If you're wondering why you haven't heard much of this until now, it's because the details of the bill were leaked before it could be stealthily enacted. Those who found out about the bill raised hell over the obvious violations of privacy and the unheard of penalties for enemies of the attorney general (Even the Romans didn't strip civilians of their citizenship or deport them from Rome. The worst they did was to send enemies of the government to the far reaches of the empire.).

Anyway, the bill was dismantled. They had been found out - caught in the act. Game over.

No, not really.

The new strategy to attack your rights is to take small pieces of the old bill and attach them to other bills that won't raise to many eyebrows. This makes the pieces harder to fight.

It has already happened.

On Sunday, December 13, Saddam Hussein was captured and the media put up video of the "Evil Dictator" having his mouth and hair searched for weapons of mass destruction.

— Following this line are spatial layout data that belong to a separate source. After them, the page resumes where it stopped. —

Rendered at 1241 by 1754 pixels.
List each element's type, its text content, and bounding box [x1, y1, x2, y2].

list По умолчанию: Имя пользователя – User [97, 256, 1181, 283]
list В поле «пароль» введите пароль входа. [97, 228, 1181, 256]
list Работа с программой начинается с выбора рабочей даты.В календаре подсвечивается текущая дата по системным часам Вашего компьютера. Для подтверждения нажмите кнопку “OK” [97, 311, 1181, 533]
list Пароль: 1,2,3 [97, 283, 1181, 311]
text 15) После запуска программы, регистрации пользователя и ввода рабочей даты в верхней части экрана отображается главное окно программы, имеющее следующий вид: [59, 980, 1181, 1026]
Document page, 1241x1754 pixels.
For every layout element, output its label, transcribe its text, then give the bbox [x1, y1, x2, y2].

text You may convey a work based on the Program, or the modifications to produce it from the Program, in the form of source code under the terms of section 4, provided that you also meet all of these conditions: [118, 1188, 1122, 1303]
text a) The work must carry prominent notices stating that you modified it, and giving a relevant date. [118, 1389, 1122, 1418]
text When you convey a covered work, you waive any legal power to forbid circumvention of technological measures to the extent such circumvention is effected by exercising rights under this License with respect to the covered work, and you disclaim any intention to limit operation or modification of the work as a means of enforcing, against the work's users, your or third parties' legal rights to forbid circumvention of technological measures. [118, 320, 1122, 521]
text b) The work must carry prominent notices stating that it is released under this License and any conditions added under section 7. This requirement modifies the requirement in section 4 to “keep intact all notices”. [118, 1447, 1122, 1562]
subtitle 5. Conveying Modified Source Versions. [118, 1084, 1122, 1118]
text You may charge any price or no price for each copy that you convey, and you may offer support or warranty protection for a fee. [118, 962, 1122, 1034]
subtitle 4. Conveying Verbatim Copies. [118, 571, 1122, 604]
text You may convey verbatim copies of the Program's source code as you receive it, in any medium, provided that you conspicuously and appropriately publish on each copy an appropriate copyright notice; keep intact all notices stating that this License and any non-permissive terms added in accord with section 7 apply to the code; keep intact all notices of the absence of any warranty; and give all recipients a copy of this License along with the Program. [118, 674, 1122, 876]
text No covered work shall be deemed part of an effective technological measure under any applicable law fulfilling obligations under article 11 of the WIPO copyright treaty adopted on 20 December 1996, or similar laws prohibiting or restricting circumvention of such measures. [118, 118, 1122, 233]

Meanwhile, according to an article by David Martin of the San Antonio Current, "The Bush Administration and its Congressional allies tucked away these new executive powers in the Intelligence Authorization Act for Fiscal Year 2004, a legislative behemoth that funds all the intelligence activities of the federal government."

A 'slight of legislative hand' within the Act allows the FBI to probe Americans' financial records, even if they are not suspected of being involved in a crime or terrorism. The FBI does not need to appear before a judge, nor demonstrate "probable cause" when before acquiring the records, and a gag order prohibits the financial institutions from informing its clients that their records have been examined by the government.

Even supporters of expansion of the PATRIOT Act are concerned about the tactics being used to implement the pieces of the BBB with little or no public debate, or even disclosure.

We may soon reach the day when we can say "I could be a lot more free in Canada."